## Problem to solve
Count how many lines in the data below contain the string "category" and reply with that count alone.

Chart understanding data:
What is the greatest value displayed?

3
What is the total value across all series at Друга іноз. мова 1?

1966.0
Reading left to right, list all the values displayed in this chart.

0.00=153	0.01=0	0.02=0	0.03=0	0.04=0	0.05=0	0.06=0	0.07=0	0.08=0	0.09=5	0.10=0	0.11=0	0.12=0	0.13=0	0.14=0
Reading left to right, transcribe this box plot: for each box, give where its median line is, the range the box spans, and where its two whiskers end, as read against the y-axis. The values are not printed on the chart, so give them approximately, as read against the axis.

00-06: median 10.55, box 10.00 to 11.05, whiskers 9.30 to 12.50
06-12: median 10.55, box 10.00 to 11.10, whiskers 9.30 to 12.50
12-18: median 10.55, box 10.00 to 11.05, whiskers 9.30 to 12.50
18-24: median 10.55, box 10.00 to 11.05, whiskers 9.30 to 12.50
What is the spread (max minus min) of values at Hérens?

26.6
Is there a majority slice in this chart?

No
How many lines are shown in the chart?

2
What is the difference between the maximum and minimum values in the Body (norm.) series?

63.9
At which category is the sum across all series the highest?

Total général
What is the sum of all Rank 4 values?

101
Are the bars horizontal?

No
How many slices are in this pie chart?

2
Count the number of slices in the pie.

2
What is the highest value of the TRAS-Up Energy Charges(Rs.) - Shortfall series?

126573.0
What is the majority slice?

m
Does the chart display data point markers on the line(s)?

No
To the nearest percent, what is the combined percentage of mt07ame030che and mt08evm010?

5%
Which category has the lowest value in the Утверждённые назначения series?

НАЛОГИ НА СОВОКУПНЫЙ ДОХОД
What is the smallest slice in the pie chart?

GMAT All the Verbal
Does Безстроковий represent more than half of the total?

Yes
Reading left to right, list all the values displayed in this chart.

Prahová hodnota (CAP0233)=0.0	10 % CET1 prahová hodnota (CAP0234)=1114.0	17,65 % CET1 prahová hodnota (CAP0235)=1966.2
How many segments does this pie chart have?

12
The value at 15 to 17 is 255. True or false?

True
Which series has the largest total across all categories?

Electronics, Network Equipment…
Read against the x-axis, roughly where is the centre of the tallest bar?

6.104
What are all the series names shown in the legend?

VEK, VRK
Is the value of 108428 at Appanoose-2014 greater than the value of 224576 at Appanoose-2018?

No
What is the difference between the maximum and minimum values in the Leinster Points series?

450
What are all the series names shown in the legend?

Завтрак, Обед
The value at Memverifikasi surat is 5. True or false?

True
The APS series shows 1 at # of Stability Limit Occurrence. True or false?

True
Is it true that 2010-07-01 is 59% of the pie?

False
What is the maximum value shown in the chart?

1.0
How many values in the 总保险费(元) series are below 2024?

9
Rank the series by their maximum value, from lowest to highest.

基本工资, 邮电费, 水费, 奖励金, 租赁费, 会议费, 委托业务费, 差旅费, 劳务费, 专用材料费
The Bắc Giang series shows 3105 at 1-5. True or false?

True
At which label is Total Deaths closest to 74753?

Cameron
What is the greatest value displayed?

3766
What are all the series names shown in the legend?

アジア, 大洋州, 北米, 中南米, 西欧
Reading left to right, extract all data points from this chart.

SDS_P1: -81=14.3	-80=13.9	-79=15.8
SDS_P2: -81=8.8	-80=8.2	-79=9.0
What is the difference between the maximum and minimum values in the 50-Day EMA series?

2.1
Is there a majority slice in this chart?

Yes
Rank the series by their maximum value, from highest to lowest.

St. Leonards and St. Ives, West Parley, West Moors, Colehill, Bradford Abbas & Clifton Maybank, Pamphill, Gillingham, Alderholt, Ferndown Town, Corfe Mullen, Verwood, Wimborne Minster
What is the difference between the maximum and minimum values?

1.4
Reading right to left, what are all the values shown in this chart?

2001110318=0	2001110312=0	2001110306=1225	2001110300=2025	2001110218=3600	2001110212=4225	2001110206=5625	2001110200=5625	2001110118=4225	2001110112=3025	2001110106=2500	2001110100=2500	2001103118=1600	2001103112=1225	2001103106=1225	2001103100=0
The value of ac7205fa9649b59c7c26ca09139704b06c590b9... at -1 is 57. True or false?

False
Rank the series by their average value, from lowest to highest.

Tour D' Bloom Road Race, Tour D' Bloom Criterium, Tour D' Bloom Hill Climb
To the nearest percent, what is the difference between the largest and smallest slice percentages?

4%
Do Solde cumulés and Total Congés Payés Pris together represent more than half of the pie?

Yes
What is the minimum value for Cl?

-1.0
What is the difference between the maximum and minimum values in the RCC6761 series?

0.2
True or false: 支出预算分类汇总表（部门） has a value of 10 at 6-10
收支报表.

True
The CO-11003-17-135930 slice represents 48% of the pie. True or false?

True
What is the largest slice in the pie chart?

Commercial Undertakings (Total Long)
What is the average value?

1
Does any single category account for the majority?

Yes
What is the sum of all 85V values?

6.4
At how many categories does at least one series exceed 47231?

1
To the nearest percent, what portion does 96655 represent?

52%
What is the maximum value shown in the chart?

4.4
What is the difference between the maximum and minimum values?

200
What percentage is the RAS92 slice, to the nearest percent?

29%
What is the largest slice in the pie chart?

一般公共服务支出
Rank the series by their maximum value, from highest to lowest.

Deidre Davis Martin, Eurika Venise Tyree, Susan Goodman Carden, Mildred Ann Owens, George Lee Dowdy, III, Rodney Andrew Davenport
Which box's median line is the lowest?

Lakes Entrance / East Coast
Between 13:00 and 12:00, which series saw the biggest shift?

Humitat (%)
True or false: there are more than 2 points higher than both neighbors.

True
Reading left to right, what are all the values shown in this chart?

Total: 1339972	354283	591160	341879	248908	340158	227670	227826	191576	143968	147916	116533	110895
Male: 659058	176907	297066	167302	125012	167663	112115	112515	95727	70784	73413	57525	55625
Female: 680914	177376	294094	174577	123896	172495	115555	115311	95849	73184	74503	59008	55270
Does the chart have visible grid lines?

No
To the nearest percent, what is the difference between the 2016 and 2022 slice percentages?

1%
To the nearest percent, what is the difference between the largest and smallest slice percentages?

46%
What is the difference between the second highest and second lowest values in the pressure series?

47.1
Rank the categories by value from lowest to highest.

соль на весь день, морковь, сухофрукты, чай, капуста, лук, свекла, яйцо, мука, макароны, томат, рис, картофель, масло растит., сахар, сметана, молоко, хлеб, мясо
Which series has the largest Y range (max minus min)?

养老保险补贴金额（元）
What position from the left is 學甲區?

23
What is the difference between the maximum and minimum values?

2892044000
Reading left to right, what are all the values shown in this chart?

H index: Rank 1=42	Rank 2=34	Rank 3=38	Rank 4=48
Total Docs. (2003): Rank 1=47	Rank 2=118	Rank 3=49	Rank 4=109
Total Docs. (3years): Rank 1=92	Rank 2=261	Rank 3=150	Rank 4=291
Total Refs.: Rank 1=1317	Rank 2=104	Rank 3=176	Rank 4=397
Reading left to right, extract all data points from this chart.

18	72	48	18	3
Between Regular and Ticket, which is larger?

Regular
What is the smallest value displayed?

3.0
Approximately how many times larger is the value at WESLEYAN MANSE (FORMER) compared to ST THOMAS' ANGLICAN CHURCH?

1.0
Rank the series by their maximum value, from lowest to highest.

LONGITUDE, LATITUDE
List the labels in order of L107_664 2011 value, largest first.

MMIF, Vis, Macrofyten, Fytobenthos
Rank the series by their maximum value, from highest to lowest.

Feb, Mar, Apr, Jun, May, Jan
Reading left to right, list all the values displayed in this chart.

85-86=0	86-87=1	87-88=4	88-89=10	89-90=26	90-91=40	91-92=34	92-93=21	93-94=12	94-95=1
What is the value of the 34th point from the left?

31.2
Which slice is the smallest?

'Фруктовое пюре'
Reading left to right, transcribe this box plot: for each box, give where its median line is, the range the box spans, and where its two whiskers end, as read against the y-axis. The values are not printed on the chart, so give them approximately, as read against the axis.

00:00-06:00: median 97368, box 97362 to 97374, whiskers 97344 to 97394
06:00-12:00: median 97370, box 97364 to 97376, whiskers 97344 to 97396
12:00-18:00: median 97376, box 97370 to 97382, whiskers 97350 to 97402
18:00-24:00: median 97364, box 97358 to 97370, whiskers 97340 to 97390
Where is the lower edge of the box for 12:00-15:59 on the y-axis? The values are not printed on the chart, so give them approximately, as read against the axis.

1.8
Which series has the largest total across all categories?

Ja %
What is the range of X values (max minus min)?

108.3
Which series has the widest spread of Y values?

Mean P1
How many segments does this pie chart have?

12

## Solution to this problem
3